Task brief: The entries below contain a stretch that opens with the line containing "584 692 1.63" and closes with the line containing "381 142 1440"; set down that stretch exactly, both ends included, and nothing else.

Input records:
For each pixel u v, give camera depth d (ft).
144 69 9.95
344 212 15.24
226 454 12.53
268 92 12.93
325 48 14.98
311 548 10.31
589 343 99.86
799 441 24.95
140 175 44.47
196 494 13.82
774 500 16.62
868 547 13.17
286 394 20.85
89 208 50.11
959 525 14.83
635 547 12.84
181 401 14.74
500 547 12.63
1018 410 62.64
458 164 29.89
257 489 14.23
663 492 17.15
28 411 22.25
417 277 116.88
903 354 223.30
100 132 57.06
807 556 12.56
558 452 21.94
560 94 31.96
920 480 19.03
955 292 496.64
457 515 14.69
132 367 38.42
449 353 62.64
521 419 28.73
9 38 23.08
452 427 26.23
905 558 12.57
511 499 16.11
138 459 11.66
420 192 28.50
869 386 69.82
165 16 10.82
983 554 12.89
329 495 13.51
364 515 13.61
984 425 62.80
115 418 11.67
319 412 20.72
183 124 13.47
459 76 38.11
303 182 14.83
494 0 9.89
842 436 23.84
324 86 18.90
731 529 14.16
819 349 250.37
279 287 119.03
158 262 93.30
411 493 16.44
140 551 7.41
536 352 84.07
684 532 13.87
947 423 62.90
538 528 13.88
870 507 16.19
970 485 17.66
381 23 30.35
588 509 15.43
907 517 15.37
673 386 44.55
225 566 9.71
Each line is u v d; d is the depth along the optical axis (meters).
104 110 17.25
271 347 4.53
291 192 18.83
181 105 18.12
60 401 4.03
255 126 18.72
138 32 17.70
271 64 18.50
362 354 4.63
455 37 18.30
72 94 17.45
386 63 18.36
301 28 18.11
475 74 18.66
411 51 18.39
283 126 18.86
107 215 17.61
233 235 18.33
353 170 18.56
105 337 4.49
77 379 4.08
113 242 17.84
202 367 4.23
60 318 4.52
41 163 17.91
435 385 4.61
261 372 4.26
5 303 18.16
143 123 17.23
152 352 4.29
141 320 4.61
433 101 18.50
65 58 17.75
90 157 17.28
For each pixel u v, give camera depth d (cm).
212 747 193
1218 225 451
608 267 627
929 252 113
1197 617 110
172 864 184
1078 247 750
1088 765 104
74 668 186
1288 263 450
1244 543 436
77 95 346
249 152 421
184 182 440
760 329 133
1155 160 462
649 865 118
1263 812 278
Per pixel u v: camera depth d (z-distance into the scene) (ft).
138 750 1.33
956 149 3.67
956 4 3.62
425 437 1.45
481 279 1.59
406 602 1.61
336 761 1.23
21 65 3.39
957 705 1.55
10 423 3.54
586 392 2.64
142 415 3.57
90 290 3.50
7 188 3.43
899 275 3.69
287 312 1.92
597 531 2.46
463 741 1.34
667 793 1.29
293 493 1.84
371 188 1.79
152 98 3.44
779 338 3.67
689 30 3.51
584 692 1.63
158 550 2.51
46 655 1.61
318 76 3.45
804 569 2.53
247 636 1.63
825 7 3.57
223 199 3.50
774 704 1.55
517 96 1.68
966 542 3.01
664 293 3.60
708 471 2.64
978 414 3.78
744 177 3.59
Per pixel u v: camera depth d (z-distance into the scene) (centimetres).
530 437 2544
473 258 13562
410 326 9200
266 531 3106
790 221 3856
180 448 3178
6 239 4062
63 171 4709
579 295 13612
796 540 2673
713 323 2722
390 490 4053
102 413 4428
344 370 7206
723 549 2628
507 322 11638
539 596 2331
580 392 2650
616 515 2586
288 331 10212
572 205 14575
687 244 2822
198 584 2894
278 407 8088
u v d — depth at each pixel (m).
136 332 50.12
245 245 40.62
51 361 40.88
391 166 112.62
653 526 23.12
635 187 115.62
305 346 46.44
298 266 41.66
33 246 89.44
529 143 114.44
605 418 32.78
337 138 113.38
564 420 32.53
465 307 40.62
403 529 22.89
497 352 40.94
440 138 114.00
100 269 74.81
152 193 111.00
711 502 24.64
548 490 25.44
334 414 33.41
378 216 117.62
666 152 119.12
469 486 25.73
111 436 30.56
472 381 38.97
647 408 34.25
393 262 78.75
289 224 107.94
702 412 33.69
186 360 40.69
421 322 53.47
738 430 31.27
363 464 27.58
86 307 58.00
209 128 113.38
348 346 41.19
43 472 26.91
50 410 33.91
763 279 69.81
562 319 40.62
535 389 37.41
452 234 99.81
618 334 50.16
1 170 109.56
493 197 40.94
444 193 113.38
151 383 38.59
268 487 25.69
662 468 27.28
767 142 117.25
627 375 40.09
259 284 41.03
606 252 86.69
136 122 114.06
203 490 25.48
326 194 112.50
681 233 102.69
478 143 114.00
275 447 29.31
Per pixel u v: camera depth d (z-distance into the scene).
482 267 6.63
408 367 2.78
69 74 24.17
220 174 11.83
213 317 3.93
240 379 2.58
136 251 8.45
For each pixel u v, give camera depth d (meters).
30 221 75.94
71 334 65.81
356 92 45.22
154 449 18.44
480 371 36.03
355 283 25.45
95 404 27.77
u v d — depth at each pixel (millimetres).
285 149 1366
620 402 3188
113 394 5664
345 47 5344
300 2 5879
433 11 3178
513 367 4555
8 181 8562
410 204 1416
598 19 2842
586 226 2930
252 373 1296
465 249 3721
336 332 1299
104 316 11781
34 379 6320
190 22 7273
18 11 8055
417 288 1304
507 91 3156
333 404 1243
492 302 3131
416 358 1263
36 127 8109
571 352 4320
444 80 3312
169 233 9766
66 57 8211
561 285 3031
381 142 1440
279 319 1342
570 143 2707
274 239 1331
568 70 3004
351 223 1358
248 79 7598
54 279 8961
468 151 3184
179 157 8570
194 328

Result for this exercise:
584 692 1.63
158 550 2.51
46 655 1.61
318 76 3.45
804 569 2.53
247 636 1.63
825 7 3.57
223 199 3.50
774 704 1.55
517 96 1.68
966 542 3.01
664 293 3.60
708 471 2.64
978 414 3.78
744 177 3.59
Per pixel u v: camera depth d (z-distance into the scene) (centimetres).
530 437 2544
473 258 13562
410 326 9200
266 531 3106
790 221 3856
180 448 3178
6 239 4062
63 171 4709
579 295 13612
796 540 2673
713 323 2722
390 490 4053
102 413 4428
344 370 7206
723 549 2628
507 322 11638
539 596 2331
580 392 2650
616 515 2586
288 331 10212
572 205 14575
687 244 2822
198 584 2894
278 407 8088
u v d — depth at each pixel (m).
136 332 50.12
245 245 40.62
51 361 40.88
391 166 112.62
653 526 23.12
635 187 115.62
305 346 46.44
298 266 41.66
33 246 89.44
529 143 114.44
605 418 32.78
337 138 113.38
564 420 32.53
465 307 40.62
403 529 22.89
497 352 40.94
440 138 114.00
100 269 74.81
152 193 111.00
711 502 24.64
548 490 25.44
334 414 33.41
378 216 117.62
666 152 119.12
469 486 25.73
111 436 30.56
472 381 38.97
647 408 34.25
393 262 78.75
289 224 107.94
702 412 33.69
186 360 40.69
421 322 53.47
738 430 31.27
363 464 27.58
86 307 58.00
209 128 113.38
348 346 41.19
43 472 26.91
50 410 33.91
763 279 69.81
562 319 40.62
535 389 37.41
452 234 99.81
618 334 50.16
1 170 109.56
493 197 40.94
444 193 113.38
151 383 38.59
268 487 25.69
662 468 27.28
767 142 117.25
627 375 40.09
259 284 41.03
606 252 86.69
136 122 114.06
203 490 25.48
326 194 112.50
681 233 102.69
478 143 114.00
275 447 29.31
Per pixel u v: camera depth d (z-distance into the scene).
482 267 6.63
408 367 2.78
69 74 24.17
220 174 11.83
213 317 3.93
240 379 2.58
136 251 8.45
For each pixel u v, give camera depth d (meters).
30 221 75.94
71 334 65.81
356 92 45.22
154 449 18.44
480 371 36.03
355 283 25.45
95 404 27.77
u v d — depth at each pixel (millimetres).
285 149 1366
620 402 3188
113 394 5664
345 47 5344
300 2 5879
433 11 3178
513 367 4555
8 181 8562
410 204 1416
598 19 2842
586 226 2930
252 373 1296
465 249 3721
336 332 1299
104 316 11781
34 379 6320
190 22 7273
18 11 8055
417 288 1304
507 91 3156
333 404 1243
492 302 3131
416 358 1263
36 127 8109
571 352 4320
444 80 3312
169 233 9766
66 57 8211
561 285 3031
381 142 1440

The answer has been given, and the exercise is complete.